The US president seems determined to decouple global economics from the hitherto mighty dollar. That’s the fear expressed by Paola Subacchi, international economics professor at the University of London’s Queen Mary Global Policy Institute.
She should know. Dr Subacchi is author of ‘The People’s Money: How China is Building a Global Currency’.
So, what’s her argument and why does it matter?
Dr Subacchi says that President Trump’s persistent yoking of economic interest and national security, is leading to the emergence of a bipolar world order led by rival hegemons.
The world’s “financial infrastructure has been built around the US dollar – the most liquid and exchangeable international currency,” she writes, affording the US what Valéry Giscard d’Estaing, then France’s finance minister, dubbed an “exorbitant privilege”. America has been able to print money at negligible cost and use it to purchase goods and services globally.
All of this is threatened by US restrictions on capital flows. Roughly 80 per cent of global trade is invoiced and settled in dollars. International transactions are cleared through the US financial system. As Dr Subacchi writes, “about 16 million payment orders transit daily through the Euro-American Society for Worldwide Interbank Financial Telecommunication (SWIFT) network.” Some 47 per cent of global payments currently are in dollars, compared to 31 per cent in euros. And central banks hold 62 per of their reserves in dollars, compared to just 20 per cent in euros.
Mr Trump has proved more “creative” than other US presidents, she says, to take “advantage of America’s disproportionate financial leverage to ensure that his administration’s measures impose maximum damage, regardless of the effects on third parties.” Unsurprisingly, weaponization of the dollar undermines trust among those who hold of dollar-backed and US-verified assets. How could it be otherwise?
Dr Subacchi asks two pertinent questions in this regard. “How many foreign companies will be willing to list on a US stock exchange knowing that they may be delisted at will? And how many non-US residents will keep their assets in US banks if any geopolitical skirmish can result in a freeze?”

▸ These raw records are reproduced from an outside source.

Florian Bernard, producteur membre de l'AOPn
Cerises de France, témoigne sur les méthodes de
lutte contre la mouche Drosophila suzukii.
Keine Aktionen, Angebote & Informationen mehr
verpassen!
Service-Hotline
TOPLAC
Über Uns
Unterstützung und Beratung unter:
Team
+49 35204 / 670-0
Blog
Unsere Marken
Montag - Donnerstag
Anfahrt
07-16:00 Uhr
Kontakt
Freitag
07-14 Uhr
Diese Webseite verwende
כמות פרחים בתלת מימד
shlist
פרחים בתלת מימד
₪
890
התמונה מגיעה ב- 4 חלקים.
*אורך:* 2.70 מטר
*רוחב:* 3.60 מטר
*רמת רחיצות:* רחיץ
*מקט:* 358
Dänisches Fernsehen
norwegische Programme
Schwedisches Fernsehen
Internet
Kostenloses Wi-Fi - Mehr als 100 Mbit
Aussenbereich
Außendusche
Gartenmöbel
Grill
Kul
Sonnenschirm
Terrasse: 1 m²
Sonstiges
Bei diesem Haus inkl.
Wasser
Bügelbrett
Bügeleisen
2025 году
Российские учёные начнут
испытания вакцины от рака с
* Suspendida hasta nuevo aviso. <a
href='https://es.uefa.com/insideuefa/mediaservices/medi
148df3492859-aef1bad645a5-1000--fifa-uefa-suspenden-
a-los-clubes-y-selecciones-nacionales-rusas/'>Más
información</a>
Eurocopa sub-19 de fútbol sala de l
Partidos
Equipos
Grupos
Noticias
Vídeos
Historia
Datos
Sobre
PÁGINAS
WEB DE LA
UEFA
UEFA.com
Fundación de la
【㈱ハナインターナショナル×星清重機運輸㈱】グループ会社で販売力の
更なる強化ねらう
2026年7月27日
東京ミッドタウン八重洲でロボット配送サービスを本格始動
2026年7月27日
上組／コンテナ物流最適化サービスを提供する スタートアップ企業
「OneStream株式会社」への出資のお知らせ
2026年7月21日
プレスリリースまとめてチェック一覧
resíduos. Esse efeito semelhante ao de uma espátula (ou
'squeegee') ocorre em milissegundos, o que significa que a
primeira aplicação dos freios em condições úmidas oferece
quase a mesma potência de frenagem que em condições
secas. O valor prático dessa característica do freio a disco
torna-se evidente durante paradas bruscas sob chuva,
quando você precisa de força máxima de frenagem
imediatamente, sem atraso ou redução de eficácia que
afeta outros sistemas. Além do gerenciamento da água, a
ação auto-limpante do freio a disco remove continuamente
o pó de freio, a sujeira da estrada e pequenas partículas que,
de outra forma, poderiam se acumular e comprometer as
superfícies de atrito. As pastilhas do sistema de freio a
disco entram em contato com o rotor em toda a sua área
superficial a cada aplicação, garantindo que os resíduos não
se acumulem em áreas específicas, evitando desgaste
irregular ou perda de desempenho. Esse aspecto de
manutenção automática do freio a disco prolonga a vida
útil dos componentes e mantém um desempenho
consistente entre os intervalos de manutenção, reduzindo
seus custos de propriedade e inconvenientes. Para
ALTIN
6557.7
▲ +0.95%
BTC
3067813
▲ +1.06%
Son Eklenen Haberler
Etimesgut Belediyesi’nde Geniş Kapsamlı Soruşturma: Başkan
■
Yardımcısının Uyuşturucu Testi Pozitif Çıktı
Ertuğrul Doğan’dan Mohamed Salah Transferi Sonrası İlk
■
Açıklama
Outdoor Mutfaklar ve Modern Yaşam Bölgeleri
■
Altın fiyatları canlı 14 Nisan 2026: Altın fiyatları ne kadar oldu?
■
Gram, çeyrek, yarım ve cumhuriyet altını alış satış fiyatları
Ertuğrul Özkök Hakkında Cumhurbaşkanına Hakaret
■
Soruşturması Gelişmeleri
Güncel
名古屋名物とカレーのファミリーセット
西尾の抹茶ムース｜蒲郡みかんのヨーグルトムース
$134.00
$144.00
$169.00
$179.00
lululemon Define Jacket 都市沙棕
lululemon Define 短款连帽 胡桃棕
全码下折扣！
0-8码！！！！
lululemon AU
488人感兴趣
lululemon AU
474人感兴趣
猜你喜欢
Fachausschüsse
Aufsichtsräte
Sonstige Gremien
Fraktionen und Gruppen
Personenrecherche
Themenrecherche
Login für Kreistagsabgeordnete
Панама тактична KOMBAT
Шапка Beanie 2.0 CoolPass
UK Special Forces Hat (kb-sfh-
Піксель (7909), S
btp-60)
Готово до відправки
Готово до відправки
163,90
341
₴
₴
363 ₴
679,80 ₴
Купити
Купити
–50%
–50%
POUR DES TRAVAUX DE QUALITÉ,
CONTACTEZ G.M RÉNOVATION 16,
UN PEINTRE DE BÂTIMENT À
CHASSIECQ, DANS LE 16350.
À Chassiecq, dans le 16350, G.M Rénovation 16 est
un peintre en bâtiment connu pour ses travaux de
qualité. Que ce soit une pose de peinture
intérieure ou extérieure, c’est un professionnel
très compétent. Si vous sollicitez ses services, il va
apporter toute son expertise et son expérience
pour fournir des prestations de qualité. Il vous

All of this makes international monetary reform pretty much inevitable. China has been advocating for this for the last decade, and it will gain momentum by expanding the international role of other currencies – the euro and perhaps, even the renminbi. (Incidentally, until August, the renminbi was in eighth place in terms of foreign-exchange market turnover. But then it rose to fifth place in SWIFT payments, and, after leapfrogging the Canadian and Australian dollars, ranks fifth in central banks’ foreign-exchange reserves. That’s what Harvard professor Jeffrey Frankel, a research associate at the US National Bureau of Economic Research, recently wrote.)
Dr Subacchi also suggests that the flux of the moment could also throw up “an alternate monetary system, centered on the needs of developing countries, especially oil and commodities exporters.”
Net-net, it would be a loss for America. No longer would it be able to print money at negligible cost and finance its international purchases of goods and services.